• **Activities**
[1] For the piece on how language models use tokens, decide whether each statement agrees with it: (a) a token can stand for a musical note; (b) the model mainly cares about what each token represents; (c) a token's meaning is represented by a single number. Give yes or no for each, with the deciding words quoted from the piece.
[2] Extend the piece on how language models use tokens, picking up right after its final sentence.
** Excerpt provided follows **
There’s something that confused many people (including yours truly) when they first learned about large language models. LLMs are literally called language models, so how do they generate all other kinds of information?
All that LLMs do, at a basic level, is predict the next word. Yep, that’s it; that’s the whole thing. It’s easy to see how this works for programming languages, but LLMs also generate pictures, videos, audio, and 3D objects. You can use LLMs to build websites and apps end-to-end, from code to content and multimedia. But why exactly is this possible?
Let’s answer this question by taking a quick look at what’s under the hood.
Large LEGO models: everything is tokens
The key point we should all understand is that the concept of “language” differs between humans and AIs. For an AI model, it’s all about tokens, and, practically speaking, they’re less like words or phrases and more like… LEGOs. Let’s briefly talk about why that’s the case.
When playing with LEGO, you can use the same kinds of building blocks to build a castle, a space shuttle, or a dinosaur. Tokens are a lot like that: they are AI’s building blocks that can represent anything. A token can be a whole word, like “cat,” or a part of a word, like “in-” or “-ing.” Now, here’s the important part: a token can also represent visual or audible information, a patch of color, or a musical note.
Let’s get a little nerdy. Each token has a mathematical representation of its meaning and context, which looks like a string of numbers. For example, the word “king” might become something like [0.2, 0.8, 0.1, …] with hundreds of numbers for various dimensions and relationships. With tokens encoded in this manner, AI can do math with meaning. It can literally calculate that “king” – “man” + “woman” ≈ “queen” because the numbers encode relationships, not just definitions.

Technically, the model doesn’t care what the token represents. What it cares about is how tokens relate to one another and the patterns that emerge from these relationships.
** End of Excerpt provided **
** Dataset excerpts follows **
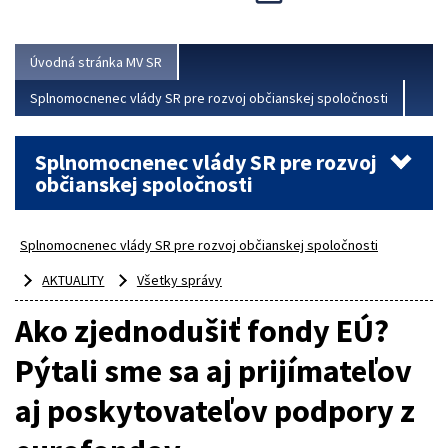
Viac
Úvodná stránka MV SR
Splnomocnenec vlády SR pre rozvoj občianskej spoločnosti
Splnomocnenec vlády SR pre rozvoj
občianskej spoločnosti
Splnomocnenec vlády SR pre rozvoj občianskej spoločnosti
AKTUALITY
Všetky správy
Ako zjednodušiť fondy EÚ?
Pýtali sme sa aj prijímateľov
aj poskytovateľov podpory z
** End of Dataset excerpts **
• **Task-by-task results**
[1]
(a) Yes: "a token can also represent visual or audible information, a patch of color, or a musical note."
(b) No: "Technically, the model doesn’t care what the token represents."
(c) No: "Each token has a mathematical representation of its meaning and context, which looks like a string of numbers."

[2]
You can also think of it this way: everything on a computer is ones and zeros. Text, images, music, and videos are all binary at their core. LLMs operate one level above that. They’re pattern-matching machines that can learn relationships between any sequences of tokens.
Everything is language
One of the biggest recent breakthroughs in GenAI occurred when researchers realized that models can process images using language. More specifically, if you can describe images with words, you can teach an AI model to translate between the two.
A milestone model that emerged from this realization was CLIP, and it became a game-changer. Released in 2021, CLIP was trained on millions of images paired with natural-language captions. As a result, it could establish the connection between diverse data points, such as, for example:
- The pixels that make up a photo of a dog
- The word “dog”
- The sentence “a golden retriever playing in a park”
Whenever you ask an AI to “draw a sunset over mountains,” the model isn’t magically learning to paint. It’s doing something much weirder and more interesting:
- It understands your text description (i.e., the language model doing its thing).
- It knows what visual patterns are associated with those concepts (thanks to training on image-text pairs).
- It generates tokens that represent those visual patterns.
- Those tokens get decoded back into pixels.
From LLMs to LMMs: the multimodal revolution
Fast forward to 2026, and the AI landscape is becoming increasingly multimodal. Large multimodal models (LMMs) build on LLMs primarily by incorporating specialized encoders and layers that map non-text data (such as images or audio) into the same numerical “embedding space” that the LLM backbone understands.
LMMs don’t just work with one type of data. Instead, these models enable services like GPT, Gemini, etc., to:
- Read text and images in the same conversation
- Understand charts, diagrams, and screenshots
- Generate responses that reference visual information
Note that the AI is still fundamentally doing the same thing here: finding patterns in sequences. The only difference is that the sequences now include visual tokens and text tokens — all mixed together.
Why this matters
Understanding this helps explain both the power and limitations of AI:
The power: If you can represent something as a sequence of patterns, AI can potentially learn to work with it. Audio, video, 3D models, scientific data — it’s all fair game.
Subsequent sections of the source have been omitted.